◆ Exercise data ◆
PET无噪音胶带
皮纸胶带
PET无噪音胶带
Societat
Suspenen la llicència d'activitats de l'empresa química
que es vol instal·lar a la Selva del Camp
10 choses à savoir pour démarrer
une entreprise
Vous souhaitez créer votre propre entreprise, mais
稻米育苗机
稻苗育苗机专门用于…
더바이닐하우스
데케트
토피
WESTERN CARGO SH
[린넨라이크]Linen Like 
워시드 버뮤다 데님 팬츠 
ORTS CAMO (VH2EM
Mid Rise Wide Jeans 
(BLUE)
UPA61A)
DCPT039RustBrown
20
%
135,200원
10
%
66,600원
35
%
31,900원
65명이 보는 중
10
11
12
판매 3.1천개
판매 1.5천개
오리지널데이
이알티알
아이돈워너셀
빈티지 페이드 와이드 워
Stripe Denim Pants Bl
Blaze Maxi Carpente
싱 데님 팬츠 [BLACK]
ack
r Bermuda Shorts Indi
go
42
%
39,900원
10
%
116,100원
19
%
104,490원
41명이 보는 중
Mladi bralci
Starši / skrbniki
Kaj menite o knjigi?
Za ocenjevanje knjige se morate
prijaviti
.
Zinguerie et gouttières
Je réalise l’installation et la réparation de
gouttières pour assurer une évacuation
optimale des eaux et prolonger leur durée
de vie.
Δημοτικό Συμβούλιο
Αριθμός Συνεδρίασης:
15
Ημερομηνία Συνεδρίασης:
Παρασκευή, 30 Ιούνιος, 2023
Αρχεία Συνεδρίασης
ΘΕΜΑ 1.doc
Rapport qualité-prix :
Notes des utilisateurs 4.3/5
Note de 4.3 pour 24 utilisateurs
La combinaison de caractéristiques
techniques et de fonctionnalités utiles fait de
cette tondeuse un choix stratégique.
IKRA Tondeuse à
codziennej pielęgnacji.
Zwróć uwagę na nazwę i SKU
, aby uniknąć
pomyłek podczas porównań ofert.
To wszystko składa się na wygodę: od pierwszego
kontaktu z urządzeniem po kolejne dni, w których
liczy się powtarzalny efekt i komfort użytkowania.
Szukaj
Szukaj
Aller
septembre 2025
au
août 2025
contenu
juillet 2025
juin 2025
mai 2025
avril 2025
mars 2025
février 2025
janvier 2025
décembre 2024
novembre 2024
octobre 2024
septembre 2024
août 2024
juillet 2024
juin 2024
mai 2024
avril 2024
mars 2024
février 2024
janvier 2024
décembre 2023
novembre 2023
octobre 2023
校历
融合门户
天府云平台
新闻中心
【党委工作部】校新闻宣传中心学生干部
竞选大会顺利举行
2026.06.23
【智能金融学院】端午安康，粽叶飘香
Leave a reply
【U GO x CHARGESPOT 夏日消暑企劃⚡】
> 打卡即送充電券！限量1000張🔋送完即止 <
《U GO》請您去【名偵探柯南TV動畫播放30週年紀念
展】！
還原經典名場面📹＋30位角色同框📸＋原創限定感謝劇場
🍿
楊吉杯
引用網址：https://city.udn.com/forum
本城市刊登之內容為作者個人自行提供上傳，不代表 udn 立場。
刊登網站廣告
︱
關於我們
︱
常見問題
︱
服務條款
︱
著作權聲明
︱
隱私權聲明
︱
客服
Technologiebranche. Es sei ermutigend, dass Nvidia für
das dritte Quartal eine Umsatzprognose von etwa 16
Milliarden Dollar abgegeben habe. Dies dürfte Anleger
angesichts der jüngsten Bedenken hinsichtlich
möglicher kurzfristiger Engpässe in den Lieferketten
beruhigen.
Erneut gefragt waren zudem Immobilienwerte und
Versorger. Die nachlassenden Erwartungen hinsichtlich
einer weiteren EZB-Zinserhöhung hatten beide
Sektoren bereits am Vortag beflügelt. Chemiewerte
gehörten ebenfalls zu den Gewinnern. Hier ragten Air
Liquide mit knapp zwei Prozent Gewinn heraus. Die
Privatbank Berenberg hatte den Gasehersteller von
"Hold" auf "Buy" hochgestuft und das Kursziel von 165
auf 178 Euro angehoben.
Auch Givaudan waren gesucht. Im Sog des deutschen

◆ Task prompt ◆
Extract every line of text from all of the records above, reproducing each one verbatim and in its original order.

◆ Expected output ◆
PET无噪音胶带
皮纸胶带
PET无噪音胶带
Societat
Suspenen la llicència d'activitats de l'empresa química
que es vol instal·lar a la Selva del Camp
10 choses à savoir pour démarrer
une entreprise
Vous souhaitez créer votre propre entreprise, mais
稻米育苗机
稻苗育苗机专门用于…
더바이닐하우스
데케트
토피
WESTERN CARGO SH
[린넨라이크]Linen Like 
워시드 버뮤다 데님 팬츠 
ORTS CAMO (VH2EM
Mid Rise Wide Jeans 
(BLUE)
UPA61A)
DCPT039RustBrown
20
%
135,200원
10
%
66,600원
35
%
31,900원
65명이 보는 중
10
11
12
판매 3.1천개
판매 1.5천개
오리지널데이
이알티알
아이돈워너셀
빈티지 페이드 와이드 워
Stripe Denim Pants Bl
Blaze Maxi Carpente
싱 데님 팬츠 [BLACK]
ack
r Bermuda Shorts Indi
go
42
%
39,900원
10
%
116,100원
19
%
104,490원
41명이 보는 중
Mladi bralci
Starši / skrbniki
Kaj menite o knjigi?
Za ocenjevanje knjige se morate
prijaviti
.
Zinguerie et gouttières
Je réalise l’installation et la réparation de
gouttières pour assurer une évacuation
optimale des eaux et prolonger leur durée
de vie.
Δημοτικό Συμβούλιο
Αριθμός Συνεδρίασης:
15
Ημερομηνία Συνεδρίασης:
Παρασκευή, 30 Ιούνιος, 2023
Αρχεία Συνεδρίασης
ΘΕΜΑ 1.doc
Rapport qualité-prix :
Notes des utilisateurs 4.3/5
Note de 4.3 pour 24 utilisateurs
La combinaison de caractéristiques
techniques et de fonctionnalités utiles fait de
cette tondeuse un choix stratégique.
IKRA Tondeuse à
codziennej pielęgnacji.
Zwróć uwagę na nazwę i SKU
, aby uniknąć
pomyłek podczas porównań ofert.
To wszystko składa się na wygodę: od pierwszego
kontaktu z urządzeniem po kolejne dni, w których
liczy się powtarzalny efekt i komfort użytkowania.
Szukaj
Szukaj
Aller
septembre 2025
au
août 2025
contenu
juillet 2025
juin 2025
mai 2025
avril 2025
mars 2025
février 2025
janvier 2025
décembre 2024
novembre 2024
octobre 2024
septembre 2024
août 2024
juillet 2024
juin 2024
mai 2024
avril 2024
mars 2024
février 2024
janvier 2024
décembre 2023
novembre 2023
octobre 2023
校历
融合门户
天府云平台
新闻中心
【党委工作部】校新闻宣传中心学生干部
竞选大会顺利举行
2026.06.23
【智能金融学院】端午安康，粽叶飘香
Leave a reply
【U GO x CHARGESPOT 夏日消暑企劃⚡】
> 打卡即送充電券！限量1000張🔋送完即止 <
《U GO》請您去【名偵探柯南TV動畫播放30週年紀念
展】！
還原經典名場面📹＋30位角色同框📸＋原創限定感謝劇場
🍿
楊吉杯
引用網址：https://city.udn.com/forum
本城市刊登之內容為作者個人自行提供上傳，不代表 udn 立場。
刊登網站廣告
︱
關於我們
︱
常見問題
︱
服務條款
︱
著作權聲明
︱
隱私權聲明
︱
客服
Technologiebranche. Es sei ermutigend, dass Nvidia für
das dritte Quartal eine Umsatzprognose von etwa 16
Milliarden Dollar abgegeben habe. Dies dürfte Anleger
angesichts der jüngsten Bedenken hinsichtlich
möglicher kurzfristiger Engpässe in den Lieferketten
beruhigen.
Erneut gefragt waren zudem Immobilienwerte und
Versorger. Die nachlassenden Erwartungen hinsichtlich
einer weiteren EZB-Zinserhöhung hatten beide
Sektoren bereits am Vortag beflügelt. Chemiewerte
gehörten ebenfalls zu den Gewinnern. Hier ragten Air
Liquide mit knapp zwei Prozent Gewinn heraus. Die
Privatbank Berenberg hatte den Gasehersteller von
"Hold" auf "Buy" hochgestuft und das Kursziel von 165
auf 178 Euro angehoben.
Auch Givaudan waren gesucht. Im Sog des deutschen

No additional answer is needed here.